---------- TEKS HASIL EKSTRAKSI

Tragedi Kanjuruhan, PSSI Masih Perlu Belajar Bertanggungjawab!

 Tragedi Kanjuruhan, PSSI Masih Perlu Belajar Bertanggungjawab!

FIFA baru saja membalas surat Presiden Jokowi perihal tragedi Kanjuruhan Malang yang menelan ratusan korban jiwa, sebuah episode paling kelam dalam sejarah sepak bola Indonesia, dalam surat tersebut FIFA tidak menjatuhkan sanksi terhadap sepak bola tanah air.

Namun demikian FIFA memberikan beberapa catatan penting terkait pelaksanaan liga, salah satunya merekomendasikan untuk tidak lagi menggelar pertandingan di malam hari. Bagi pecinta sepak bola tanah air, keputusan FIFA untuk tidak menjatuhkan sanksi terhadap sepak bola Indonesia adalah kabar baik yang cukup melegakan, tetapi di lain sisi tragedi Kanjuruhan menyentak kesadaran kita bahwa PSSI sebagai penaggungjawab liga sepak bola Indonesia harus berbenah ekstra serius.

Kesadaran untuk berbenah muncul dari pemahaman bahwa kejadian tersebut merupakan tanggung jawab federasi, ini merupakan syarat pertama, federasi tidak mungkin bisa berbenah bila menilai tragedi Kanjuruhan bukan tanggung jawab mereka, intinya federasi harus belajar memahami tanggungjawabnya.

Poin ini penting dipertegas mengingat di masa awal tragedi Kanjuruhan, PSSI sebagai induk sepak bola Indonesia justru terkesan lepas tangan dari tanggungjawabnya, ada upaya untuk melimpahkan kesalahan hanya kepada panitia pelaksana dan LIB. Tentu ini sikap yang keliru, tidak patut dipertontonkan PSSI.

Semestinya pada saat tragedi, PSSI tampil terdepan dan menggelar konferensi pers menegaskan bahwa selain panitia dan LIB maka PSSI juga pihak yang bertanggungjawab atas kejadian tersebut, ini namanya baru sifat ksatria, regulasi sepak bola Indonesia semuanya berada di bawah kendali PSSI, oleh sebab itu semua kejadian dalam dunia sepak bola tidak bisa dilepaskan dari tanggung jawab PSSI.

--------------------
---------- BAHAN BELAJAR

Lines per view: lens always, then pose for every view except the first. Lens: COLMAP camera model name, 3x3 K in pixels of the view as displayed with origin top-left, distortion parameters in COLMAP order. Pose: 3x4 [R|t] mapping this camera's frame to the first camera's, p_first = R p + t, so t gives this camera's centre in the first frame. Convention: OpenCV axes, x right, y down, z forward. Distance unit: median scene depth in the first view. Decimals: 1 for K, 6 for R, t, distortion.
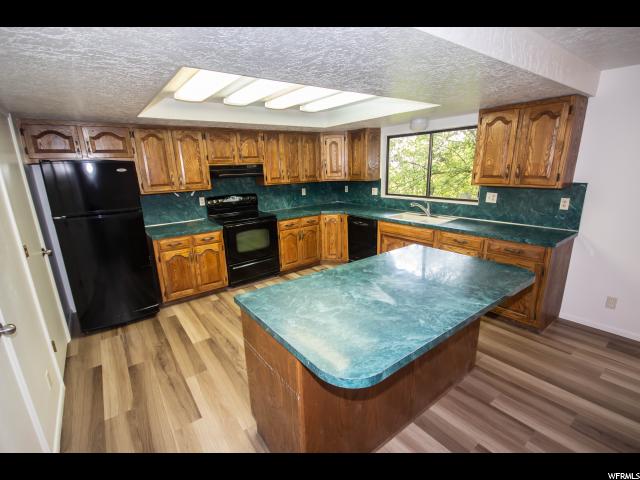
lens RADIAL K [[298.0, 0, 315.2], [0, 298.0, 241.9], [0, 0, 1]] dist [-0.005234, 0.000869]
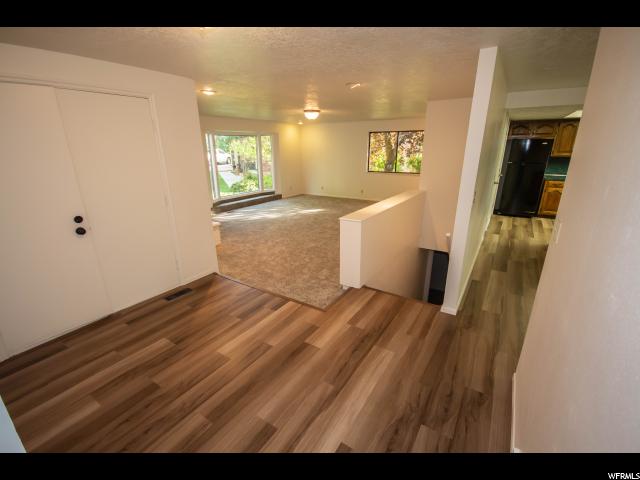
lens RADIAL K [[298.0, 0, 315.5], [0, 298.0, 249.3], [0, 0, 1]] dist [-0.005234, 0.000869]
pose [[0.353092, 0.336998, -0.872788, 0.751232], [-0.240466, 0.934225, 0.263438, 0.258451], [0.904158, 0.116858, 0.410904, -1.084680]]
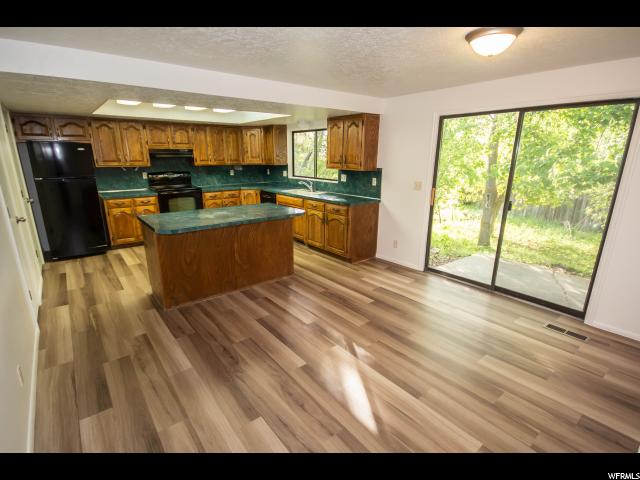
lens RADIAL K [[325.5, 0, 320.8], [0, 325.5, 244.5], [0, 0, 1]] dist [-0.001820, -0.000410]
pose [[0.998661, 0.025173, 0.045202, 0.404157], [-0.026028, 0.999492, 0.018411, 0.144984], [-0.044716, -0.019563, 0.998808, -0.572977]]
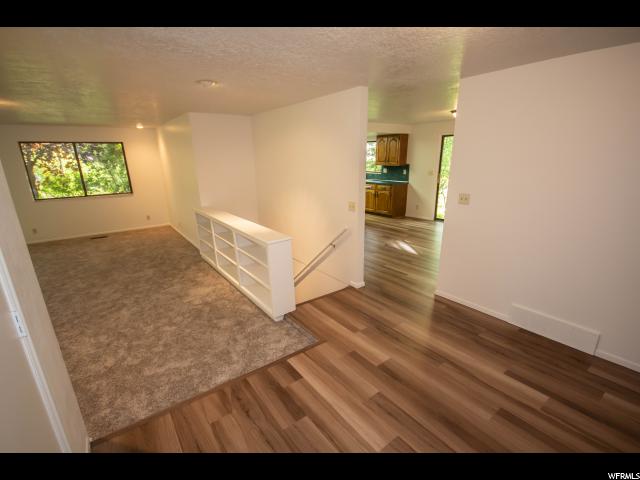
lens RADIAL K [[298.0, 0, 324.8], [0, 298.0, 244.9], [0, 0, 1]] dist [-0.005234, 0.000869]
pose [[0.999824, 0.013109, 0.013442, 0.066335], [-0.013561, 0.999327, 0.034072, 0.375112], [-0.012986, -0.034248, 0.999329, -1.428655]]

--------------------

DAFTAR KEGIATAN:
(1) Salin bagian dari artikel tentang tragedi Kanjuruhan, dimulai dari "Poin ini penting" dan berakhir pada "tanggung jawab PSSI.".
(2) Sebutkan semua pihak yang menurut artikel tentang tragedi Kanjuruhan bertanggung jawab atas kejadian tersebut.
(3) Tolong lanjutkan artikel tentang tragedi Kanjuruhan dari kalimat terakhirnya.

JAWABAN PER NOMOR:
(1)
Poin ini penting dipertegas mengingat di masa awal tragedi Kanjuruhan, PSSI sebagai induk sepak bola Indonesia justru terkesan lepas tangan dari tanggungjawabnya, ada upaya untuk melimpahkan kesalahan hanya kepada panitia pelaksana dan LIB. Tentu ini sikap yang keliru, tidak patut dipertontonkan PSSI.

Semestinya pada saat tragedi, PSSI tampil terdepan dan menggelar konferensi pers menegaskan bahwa selain panitia dan LIB maka PSSI juga pihak yang bertanggungjawab atas kejadian tersebut, ini namanya baru sifat ksatria, regulasi sepak bola Indonesia semuanya berada di bawah kendali PSSI, oleh sebab itu semua kejadian dalam dunia sepak bola tidak bisa dilepaskan dari tanggung jawab PSSI.

(2) Panitia pelaksana, LIB, dan PSSI.

(3)
PSSI nampaknya masih perlu belajar cara untuk tampil di masa sulit, bukan hanya belajar tampil di masa gembira, bahkan PSSI tak perlu lagi belajar tampil di masa gembira, mereka sudah sangat menguasainya. Pekerjaan rumah PSSI adalah tampil terdepan di masa sulit, tragedi Kanjuruhan mengonfirmasi bahwa PSSI belum bisa tampil di masa sulit.

Bukan hanya tidak bisa tampil tetapi justru terkesan mencari kambing hitam dengan berupaya melimpahkan kesalahan hanya kepada Panpel pertandingan dan LIB, sepak bola kita tidak akan bisa maju bila PSSI sebagai induk sepak bola tanah air hanya bersorak saat kemenangan diraih namun tidak berkutik saat tragedi terjadi.

Rakyat Indonesia menaruh harapan besar kepada PSSI, khususnya para penggila bola, espektasi itu semestinya bisa dicerna dengan baik oleh federasi. Jika ingin menata total wajah sepak bola Indonesia, maka perlu melakukan penataan kebijakan yang serius secara menyeluruh hingga pada tingkat praktik di lapangan, kebijakan tidak cukup dikeluarkan tapi juga dipastikan harus diterapkan di lapangan.

Penataan kebijakan ini pasti akan memakan korban, yang akan menjadi korban adalah mereka yang selama ini mendapat untung dari pengelolaan sepak bola yang ala kadarnya, kelompok ini tidak tertarik untuk merubah wajah sepak bola Indonesia menjadi lebih baik, tapi tak apa, mereka memang harus dikorbankan untuk menaikkan kualitas dunia sepak bola tanah air.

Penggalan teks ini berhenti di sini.